Comments sorted by top scores.

comment by NicholasKees (nick_kees) · 2024-02-24T21:42:55.650Z · LW(p) · GW(p)

More generally, science is about identifying the structure and patterns in the world; the task taxonomy learned by powerful language models may be very convergent and could be a useful map for understanding the territory of the world we are in. What’s more, such a decomposition would itself be of scientifico-philosophical interest — it would tell us something about thinking.

I would love to see someone expand on the ways we could use interpretability to learn about the world, or the structure of tasks (or perhaps examples of how we've already done this?). Aside from being interesting scientifically, maybe this could also help us build economically valuable systems which are more explicit and predictable?

comment by Adam Shai (adam-shai) · 2024-02-29T20:07:11.952Z · LW(p) · GW(p)

I find this focus on task structure and task decomposition to be incredibly important when thinking about what neural networks are doing, what they could be doing in the future, and how they are doing it. The manner in which a system understands/represents/instantiates task structures and puts them in relation to one another is, as far as I can tell, just a more concrete way of asking "what is it that this neural network knows? what cognitive abilities does it have? what abstractions is it making? under what out of distribution inputs will it succeed/fail, etc."

This comment isn't saying anything that wasn't in the post, just wanted to express happiness and solidarity with this framing!

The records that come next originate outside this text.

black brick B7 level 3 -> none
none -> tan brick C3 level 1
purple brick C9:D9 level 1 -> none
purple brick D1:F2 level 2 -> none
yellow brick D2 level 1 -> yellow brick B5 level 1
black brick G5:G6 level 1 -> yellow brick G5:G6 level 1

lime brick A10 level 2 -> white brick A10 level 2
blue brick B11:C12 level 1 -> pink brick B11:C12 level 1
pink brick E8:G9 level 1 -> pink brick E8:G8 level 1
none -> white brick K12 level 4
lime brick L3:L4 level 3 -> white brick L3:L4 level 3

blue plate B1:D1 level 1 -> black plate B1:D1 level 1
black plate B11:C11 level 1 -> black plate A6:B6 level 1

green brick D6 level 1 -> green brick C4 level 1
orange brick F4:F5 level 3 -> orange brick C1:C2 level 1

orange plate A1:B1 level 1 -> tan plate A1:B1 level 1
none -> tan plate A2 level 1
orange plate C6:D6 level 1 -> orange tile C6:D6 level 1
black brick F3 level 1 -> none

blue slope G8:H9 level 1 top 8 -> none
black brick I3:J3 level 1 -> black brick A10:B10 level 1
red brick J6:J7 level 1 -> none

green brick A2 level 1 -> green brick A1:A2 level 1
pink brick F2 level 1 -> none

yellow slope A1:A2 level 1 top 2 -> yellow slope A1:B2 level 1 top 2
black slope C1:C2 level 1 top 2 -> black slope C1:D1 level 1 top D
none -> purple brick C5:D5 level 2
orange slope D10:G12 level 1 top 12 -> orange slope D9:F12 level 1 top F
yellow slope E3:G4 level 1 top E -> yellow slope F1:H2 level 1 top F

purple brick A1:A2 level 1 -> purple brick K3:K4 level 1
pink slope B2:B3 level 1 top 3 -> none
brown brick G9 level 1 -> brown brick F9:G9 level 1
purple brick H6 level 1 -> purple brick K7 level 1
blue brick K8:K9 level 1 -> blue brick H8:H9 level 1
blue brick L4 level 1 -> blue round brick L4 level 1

I do wonder if the tree-structure of which-task and then task algorithm is what we should expect, in general. I have nothing super concrete to say here, my feeling is just that the manners in which a neural network can represent structures and put them in relation to eachother may be instantiated differently than a tree (with that specific ordering). The onus is probably on me here though - I should come up with a set of tasks in certain relations that aren't most naturally described with tree structures.

Another question that comes to mind is, is there a hard distinction between categorizing which sub-task one is in and the algorithm which carries out the computation for a specific subtask. Is it all just tasks all the way down?